● EXCERPT PROVIDED
● ● ● ●

A schema is both a formal model of the data and a kind of insurance policy that naughty code won't put incorrect things where they shouldn't be (nulls for example). If your business needs are relatively static then this schema is your friend. It sits below the code like a burly nightclub bouncer, checking everything coming in, maintaining data quality and things like referential integrity. But the example we're looking at might require a schema change for every new order structure, plus the ability to maintain backward compatibility with previous schemas/orders. That's a tough thing for our bouncer to achieve. Unless we alter the schema so that all data types are just blobs, decipherable only at runtime. That is we move the data control into the code and, in effect, remove the schema. And when you think about it this isn't as big a leap as it sounds - even with data consistency checking in the schema our code still had to deal with the times when the bouncer wouldn't let something in (e.g. because there was a null heading for a not-null cell). But what would a database that allows this kind of extensible duck-typed model be? One thing's for sure - you wouldn't want to run SQL against it.
So, on this very theme, I'd been thinking that staying out of databases for certain (changeable, complex) parts of our model seemed like a good agile-enabling idea. Compute grids and the Spaced-based Architecture are good ways to implement this, avoiding unnecessary architectural tiers and only dropping out to the relational database when you have to.

● ● ● ●

● SUPPLIED RECORDS
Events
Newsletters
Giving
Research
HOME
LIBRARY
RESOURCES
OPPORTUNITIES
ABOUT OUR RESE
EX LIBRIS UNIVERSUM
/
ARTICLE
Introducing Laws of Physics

● ● ● ●

● DIRECTIONS
(A) In the excerpt on database schemas, what does the schema sit below the code like?
(B) Retype the excerpt on database schemas, everything from "So, on this" down to "you have to.".

● OUTPUTS FOR THE TASKS
(A) A burly nightclub bouncer.

(B)
So, on this very theme, I'd been thinking that staying out of databases for certain (changeable, complex) parts of our model seemed like a good agile-enabling idea. Compute grids and the Spaced-based Architecture are good ways to implement this, avoiding unnecessary architectural tiers and only dropping out to the relational database when you have to.